Time Limit: 2000/1000 MS (Java/Others)    Memory Limit: 65536/32768 K (Java/Others)

Problem Description

FJ is surveying his herd to find the most average cow. He wants to know how much milk this ‘median‘ cow gives: half of the cows give as much or more than the median; half give as much or less.

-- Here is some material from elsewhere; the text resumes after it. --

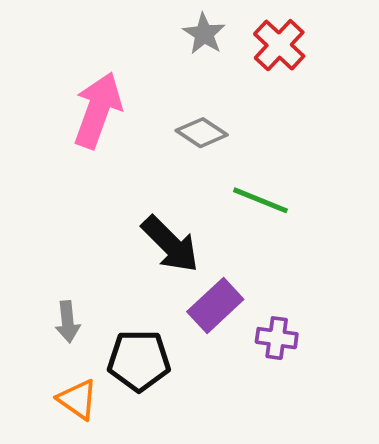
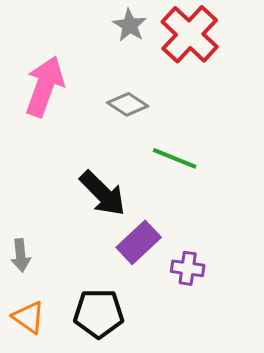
red cross: (279, 45) -> (190, 34), size x1.4
black pentagon: (139, 361) -> (99, 313), moved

Given an odd number of cows N (1 <= N < 10,000) and their milk output (1..1,000,000), find the median amount of milk given such that at least half the cows give the same amount of milk or more and at least half give the same or less.

Input

* Line 1: A single integer N

* Lines 2..N+1: Each line contains a single integer that is the milk output of one cow.

Output

* Line 1: A single integer that is the median milk output.

Sample Input

5
2
4
1
3
5

Sample Output

3

Hint

INPUT DETAILS: 

Five cows with milk outputs of 1..5 

OUTPUT DETAILS: 

1 and 2 are below 3; 4 and 5 are above 3.

就是奇数个数字，求中位数，排序下，即可

#include<iostream>
#include<stdio.h>
#include<string.h>
int a[10010];
using namespace std;
void Swap(int *a,int *b){
    int t=*a;
    *a=*b;
    *b=t;
}
int partition(int a[],int l,int h){
    int v = a[l];
    int i=l;
    int j=h+1;
    while(true){
        while(a[++i]<v)if(i==h)break;
        while(v<a[--j])if(j==l)break;
        if(i>=j)break;
        Swap(&a[i],&a[j]);
    }
    Swap(&a[l],&a[j]);
    return j;
}
void quick_sort(int a[],int l,int h){
    if(h<=l)return ;
    int j=partition(a,l,h);
    quick_sort(a,l,j-1);//左边
    quick_sort(a,j+1,h);//右边
}
int main(int argc, char *argv[])
{
    //freopen("1157.in","r",stdin);
    int N;
    int i;
    while(scanf("%d",&N)!=EOF)
    {
        i=0;
        for(i=0;i<N;++i)
            scanf("%d",&a[i]);
        quick_sort(a, 0, N-1);
        printf("%d\n",a[N/2]);
    }
    return 0;
}

注意事项：partition一定要有返回值！！！别糊涂了，此外，partition确定后，排前面的，和后面的即可，即j-1，j+1

HDU 1157 Who's in the Middle （快速排序 or 任意排序）